Paul
Goble
Staunton, September 4 – Seven
hundred of the 1450 schools in the North Caucasus republic of Daghestan have to
operate with double shifts, and 16 more have to operate on a three-shift basis
because there are far more children than there are schools. And many of these schools are in horrific
condition.
These figures provide a useful
correction to the mistaken conclusions Russian commentators routinely offer and
that some in the West accept without thinking about fertility rates in the
North Caucasus and the changing relative size of the predominantly Muslim
peoples of that region and the ethnic Russian nation.
It is true that fertility rates are
falling in the North Caucasus with the number of children women in each
succeeding generation declining, but that by itself does not mean that the
population explosion there has ended. It has only eased as a simple arithmetic calculation
will show.
If Daghestani women have only three
children each now compared with five or six a generation ago, there will still
be five or six having three children for a total of 15 to 18 children in that
succeeding generation. That contrasts
with rates among ethnic Russians where fertility rates are below 1.5 children
per woman and hence only 1.5 times 1.5 additional pupils.

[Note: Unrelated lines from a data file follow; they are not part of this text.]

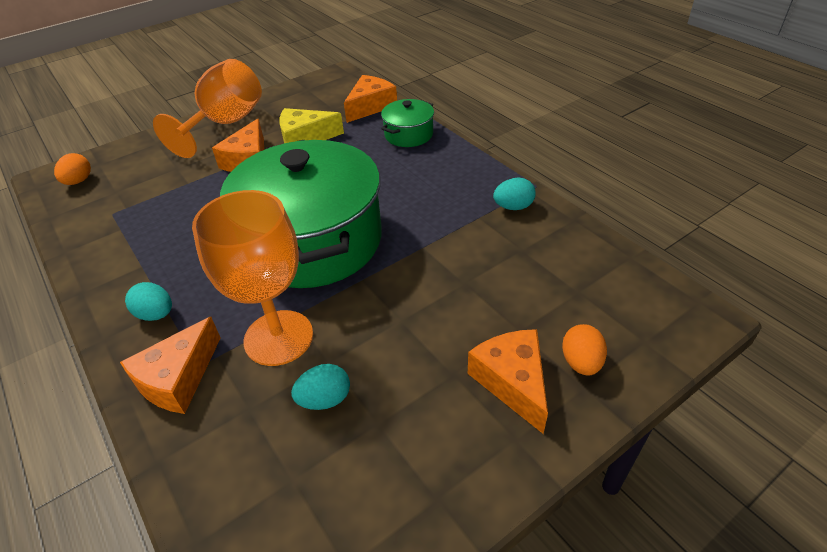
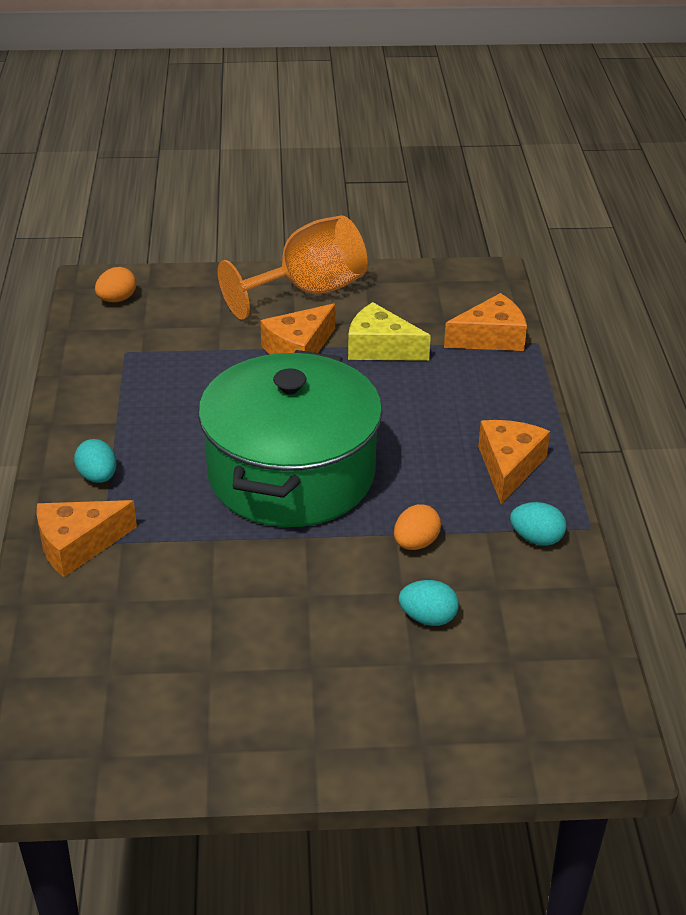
camera: 30 degrees right, 5 degrees down
(278, 337) = (185, 553): orange goblet -> none
(325, 399) = (182, 627): turquoise egg -> turquoise egg (428, 618)
(408, 134) = (502, 395): green pot -> none
(512, 382) = (359, 702): orange cheese -> orange cheese (509, 466)
(581, 362) = (441, 722): orange egg -> orange egg (415, 543)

This divergence is especially
obvious in Daghestan, the most Muslim republic in the Russian Federation. The new statistics, assembled from government
agencies by the Kavkaz-Uzel agency, are a striking indication of just how large
the new rising generation of non-Russians there is.
Because the authorities have not
invested in schools – 657 Daghestani schools don’t have indoor toilets, 184 don’t
have water supplies, and 40 percent have no emergency medical supplies – many Daghestani
children are now forced to go to school in shifts (kavkaz-uzel.eu/articles/288574/
and sobkorr.ru/news/57C96C10EE114.html).
Moreover, 119 schools in Daghestan
are officially recognized as being in danger of collapse. And in one case, where a school burned down
because there was no local fire brigade, local residents have been trying to
build a replacement but to date at least, Kavkaz-Uzel reports, it is in bad
condition.
Despite promises by the authorities
to eliminate double and triple shifts, the numbers of children in them in
Daghestan are going up. In 2013, 1839 Daghestanis were forced to go to the
third shift for their schooling; now, some 2370 are.

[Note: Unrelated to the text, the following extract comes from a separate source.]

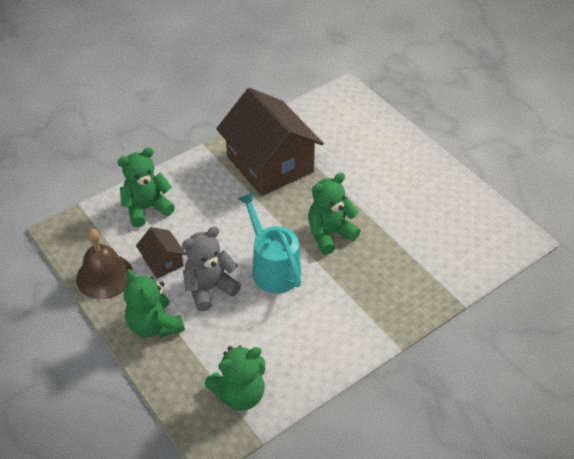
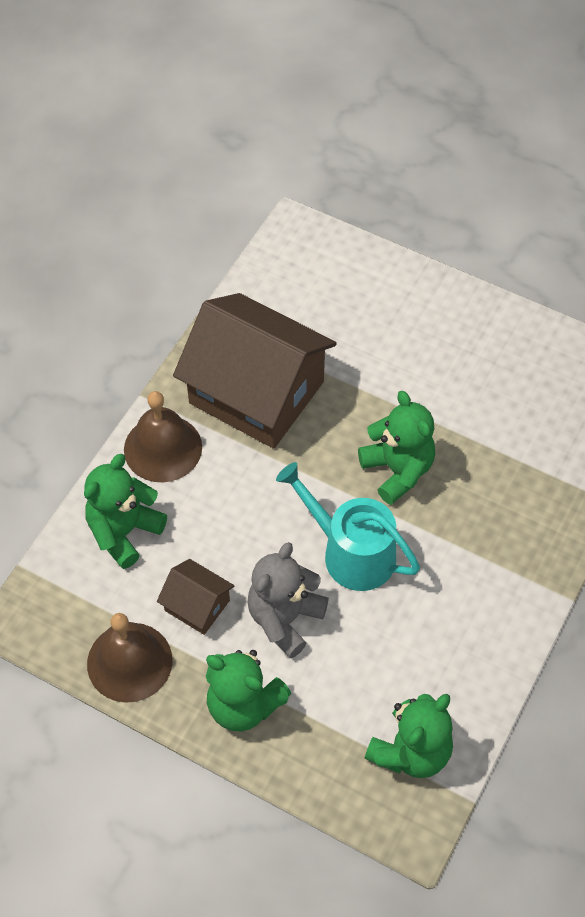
camera: 25 degrees left, 10 degrees up
(197, 174) = (163, 448): none -> brown bell
(330, 234) = (397, 470): green teddy bear -> green teddy bear turned 120 degrees clockwise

But if the authorities can’t find
money to repair schools, they have found it to open special classes to train
young Daghestanis on Cossack traditions.
Students from more than 30 different nationalities are learning how to
become Cossacks, a reminder that the widespread assumptions that Cossacks are
just Russians are wrong (nazaccent.ru/content/21770-pervyj-v-dagestane-kazachij-klass-otkrylsya.html).